Previous biofoundry efforts have produced a wide variety of products such as chemicals, fuels, and engineered cells and proteins, the researchers said, but those studies were not performed in a fully automated manner.

“Past studies in biofoundry development mainly focused on only one of the design, build, test and learn elements,” Zhao said. “A researcher was still required to perform data analysis and to plan for the next experiment. Our system, dubbed BioAutomata, closes the design, build, test and learn loop and leaves humans out of the process.”

BioAutomata completed two rounds of fully automated construction and optimization of the lycopene-production pathway, which includes the design and construction of the lycopene pathways, transfer of the DNA-encoding pathways into host cells, growth of the cells, and extraction and measurement of the lycopene production.

“BioAutomata was able to reduce the number of possible lycopene-production pathways constructed from over 10,000 down to about 100 and create an optimized quantity of lycopene-overproducing cells within weeks – greatly reducing time and cost,” Zhao said.  

Zhao envisions fully automated biofoundries being a future revolution in smart manufacturing, not unlike what automation did for the automobile industry.

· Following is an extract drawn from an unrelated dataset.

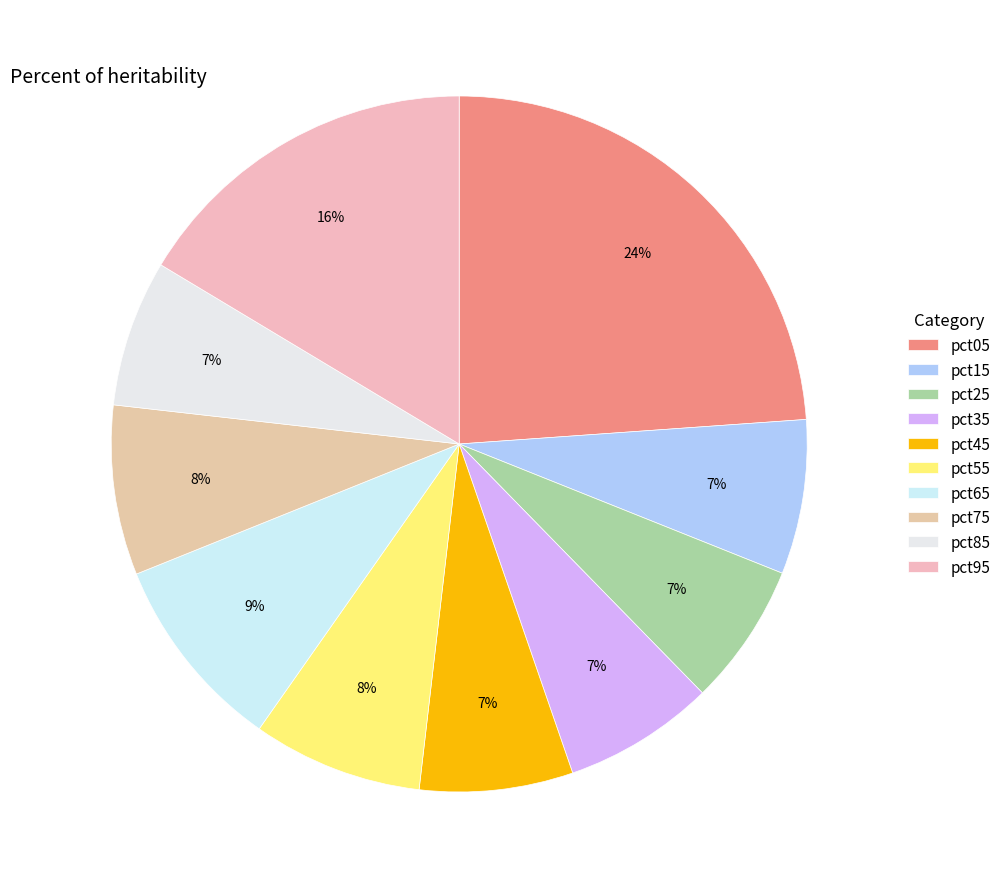

How many slices are in this pie chart?

10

“A hundred years ago, people built cars by hand,” he said. “Now, that process is much more economical and efficient thanks to automation, and we imagine the same for biomanufacturing of chemicals and materials.”

Zhao also is affiliated with the departments of chemistry, biochemistry and bioengineering, and is a theme leader at the  Center for Advanced Bioenergy and Bioproducts Innovation.

The U.S. Department of Energy’s Center for Advanced Bioenergy and Bioproducts Innovation and the IGB supported this research.